## YOUR TASK
Write out word for word each line of the records, beginning at the first and stopping after the line with "Plaatsingsmogelijkheden". Leave the pictures out.

________________

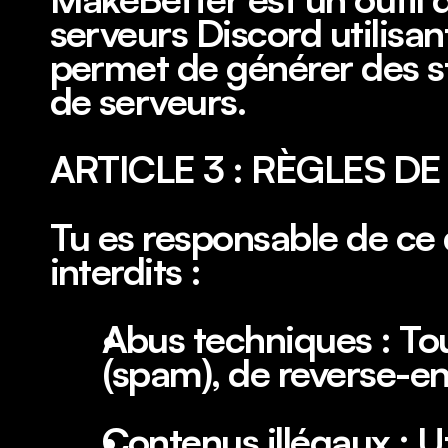
serveurs Discord utilisant 
permet de générer des st
de serveurs.
ARTICLE 3 : RÈGLES D
Tu es responsable de ce q
interdits :
Abus techniques : Tou
(spam), de reverse-eng
Contenus illégaux : Ut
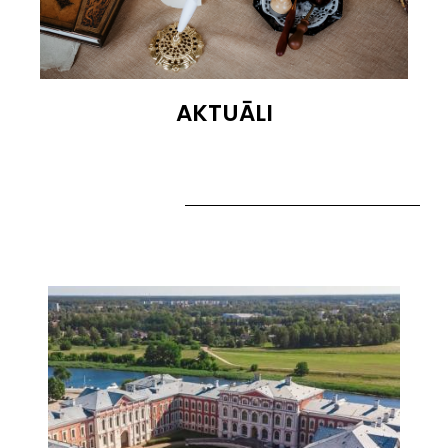
AKTUĀLI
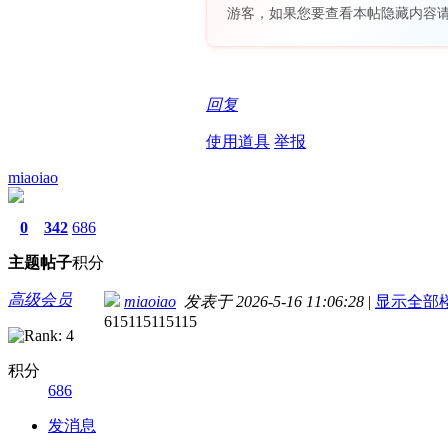
游客，如果您要查看本帖隐藏内容
回复
使用道具
举报
miaoiao
0
342
686
主题
帖子
积分
高级会员
miaoiao
发表于 2026-5-16 11:06:28
|
显示全部
615115115115
积分
686
发消息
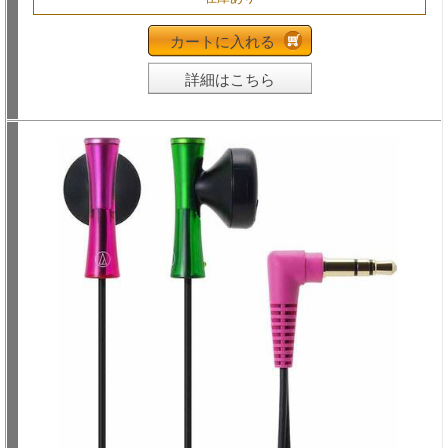
カートに入れる
詳細はこちら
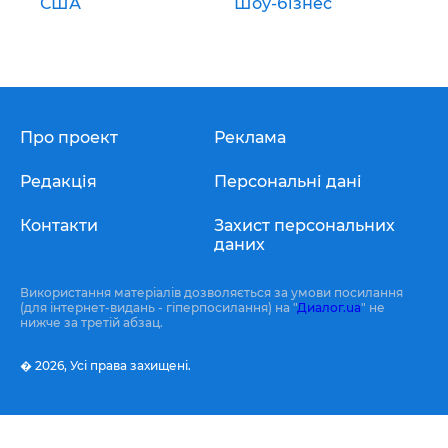
США
Шоу-бізнес
Про проект
Реклама
Редакція
Персональні дані
Контакти
Захист персональних
даних
Використання матеріалів дозволяється за умови посилання
(для інтернет-видань - гіперпосилання) на "
Диалог.ua
" не
нижче за третій абзац.
� 2026,
Усі права захищені.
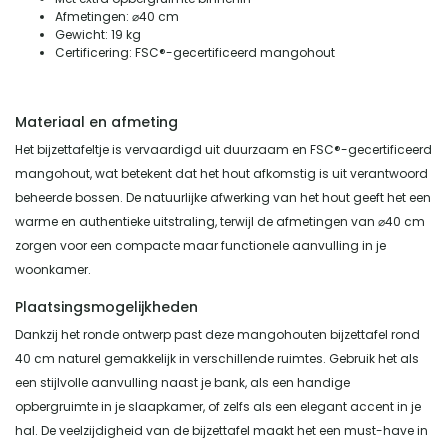
Afmetingen: ⌀40 cm
Gewicht: 19 kg
Certificering: FSC®-gecertificeerd mangohout
Materiaal en afmeting
Het bijzettafeltje is vervaardigd uit duurzaam en FSC®-gecertificeerd
mangohout, wat betekent dat het hout afkomstig is uit verantwoord
beheerde bossen. De natuurlijke afwerking van het hout geeft het een
warme en authentieke uitstraling, terwijl de afmetingen van ⌀40 cm
zorgen voor een compacte maar functionele aanvulling in je
woonkamer.
Plaatsingsmogelijkheden
Dankzij het ronde ontwerp past deze mangohouten bijzettafel rond
40 cm naturel gemakkelijk in verschillende ruimtes. Gebruik het als
een stijlvolle aanvulling naast je bank, als een handige
opbergruimte in je slaapkamer, of zelfs als een elegant accent in je
hal. De veelzijdigheid van de bijzettafel maakt het een must-have in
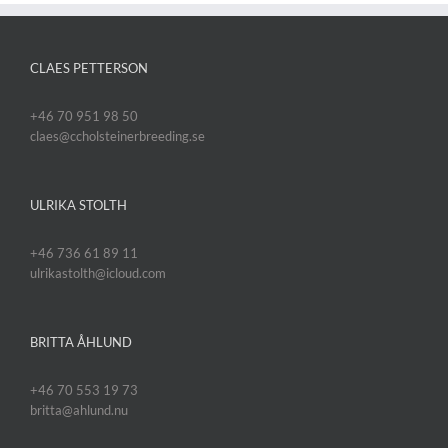
CLAES PETTERSON
+46 70 951 98 50
claes@ccholsteinerbreeding.se
ULRIKA STOLTH
+46 736 61 89 11
ulrikastolth@icloud.com
BRITTA ÅHLUND
+46 70 553 19 73
britta@ahlund.nu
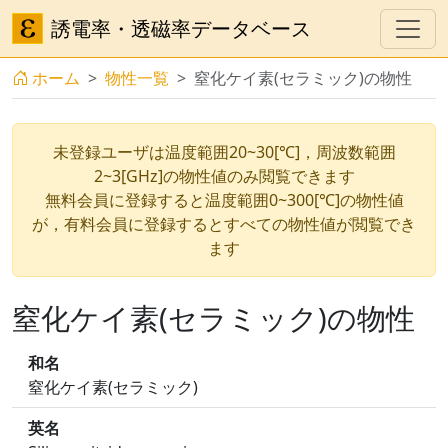
誘電率・透磁率データベース
ホーム
物性一覧
窒化ケイ素(セラミック)の物性
未登録ユーザは温度範囲20~30[℃]，周波数範囲
2~3[GHz]の物性値のみ閲覧できます
無料会員に登録すると温度範囲0~300[℃]の物性値
が，有料会員に登録するとすべての物性値が閲覧でき
ます
窒化ケイ素(セラミック)の物性
和名
窒化ケイ素(セラミック)
英名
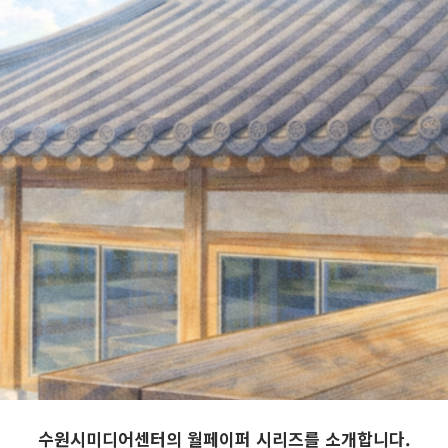
수원시미디어센터의 월페이퍼 시리즈를 소개합니다.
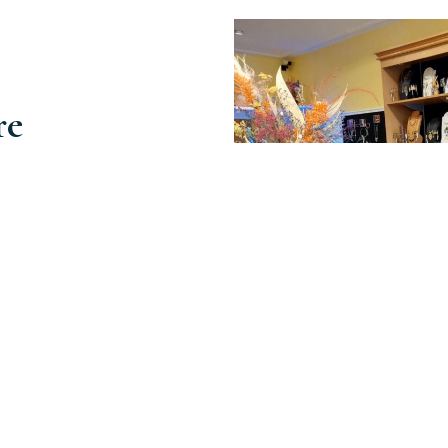
re
nue à faire vivre L'arlequin, boutique
he personnelle est mon leitmotiv!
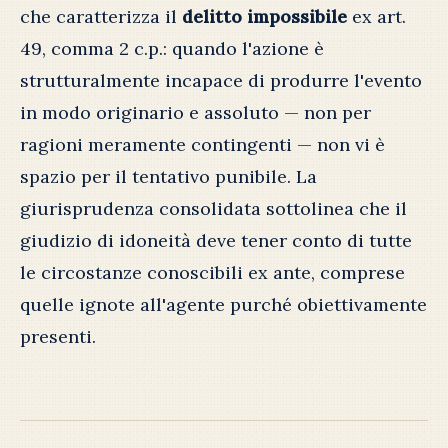
che caratterizza il
delitto impossibile
ex art.
49, comma 2 c.p.: quando l'azione è
strutturalmente incapace di produrre l'evento
in modo originario e assoluto — non per
ragioni meramente contingenti — non vi è
spazio per il tentativo punibile. La
giurisprudenza consolidata sottolinea che il
giudizio di idoneità deve tener conto di tutte
le circostanze conoscibili ex ante, comprese
quelle ignote all'agente purché obiettivamente
presenti.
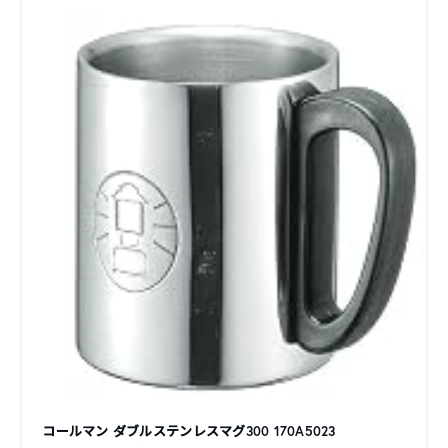
コールマン ダブルステンレスマグ300 170A5023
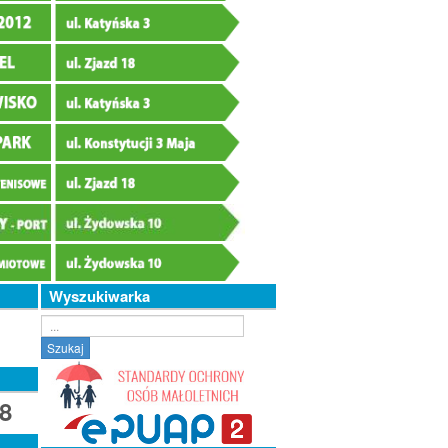
Wyszukiwarka
Szukaj...
Szukaj
8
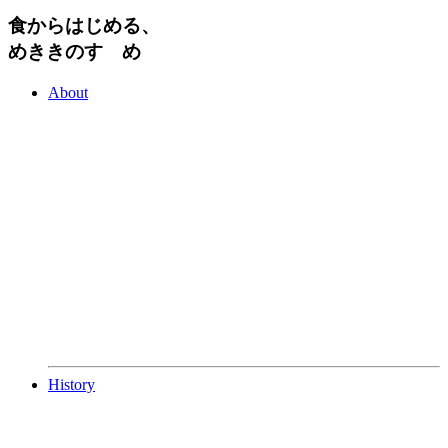
食からはじめる、
めききのすゝめ
About
History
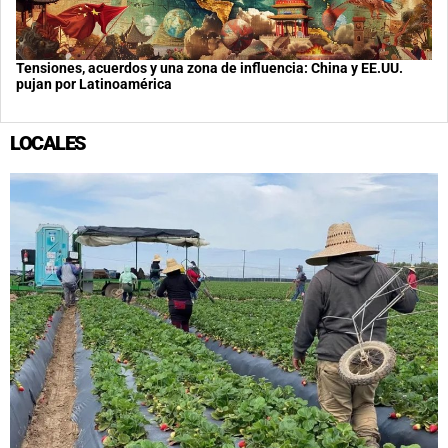
Tensiones, acuerdos y una zona de influencia: China y EE.UU.
pujan por Latinoamérica
LOCALES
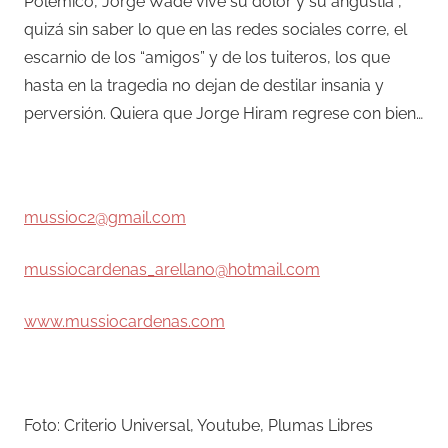
Polémico, Jorge Wade vive su dolor y su angustia ,
quizá sin saber lo que en las redes sociales corre, el
escarnio de los “amigos” y de los tuiteros, los que
hasta en la tragedia no dejan de destilar insania y
perversión. Quiera que Jorge Hiram regrese con bien…
–
mussioc2@gmail.com
mussiocardenas_arellano@hotmail.com
www.mussiocardenas.com
–
Foto: Criterio Universal, Youtube, Plumas Libres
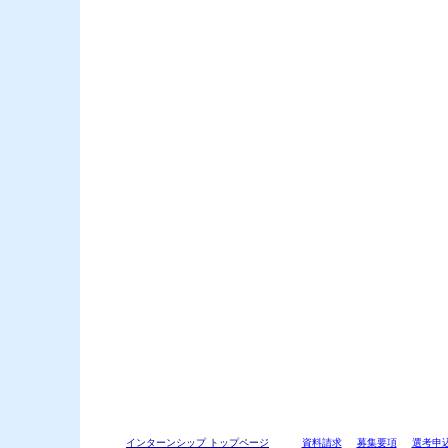
インターンシップ トップページ
資料請求
募集要項
選考申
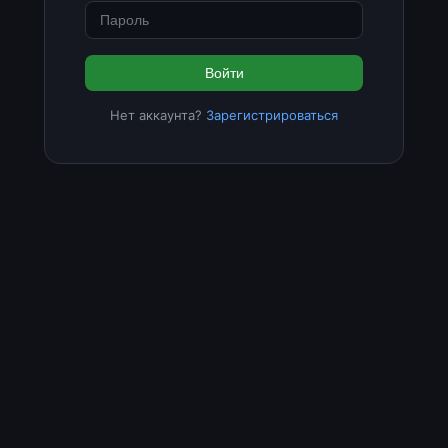
Войти
Нет аккаунта?
Зарегистрироваться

________________

## OUTPUT FOR THIS EXERCISE
serveurs Discord utilisant 
permet de générer des st
de serveurs.
ARTICLE 3 : RÈGLES D
Tu es responsable de ce q
interdits :
Abus techniques : Tou
(spam), de reverse-eng
Contenus illégaux : Ut
AKTUĀLI
游客，如果您要查看本帖隐藏内容
回复
使用道具
举报
miaoiao
0
342
686
主题
帖子
积分
高级会员
miaoiao
发表于 2026-5-16 11:06:28
|
显示全部
615115115115
积分
686
发消息
カートに入れる
詳細はこちら
США
Шоу-бізнес
Про проект
Реклама
Редакція
Персональні дані
Контакти
Захист персональних
даних
Використання матеріалів дозволяється за умови посилання
(для інтернет-видань - гіперпосилання) на "
Диалог.ua
" не
нижче за третій абзац.
� 2026,
Усі права захищені.
Afmetingen: ⌀40 cm
Gewicht: 19 kg
Certificering: FSC®-gecertificeerd mangohout
Materiaal en afmeting
Het bijzettafeltje is vervaardigd uit duurzaam en FSC®-gecertificeerd
mangohout, wat betekent dat het hout afkomstig is uit verantwoord
beheerde bossen. De natuurlijke afwerking van het hout geeft het een
warme en authentieke uitstraling, terwijl de afmetingen van ⌀40 cm
zorgen voor een compacte maar functionele aanvulling in je
woonkamer.
Plaatsingsmogelijkheden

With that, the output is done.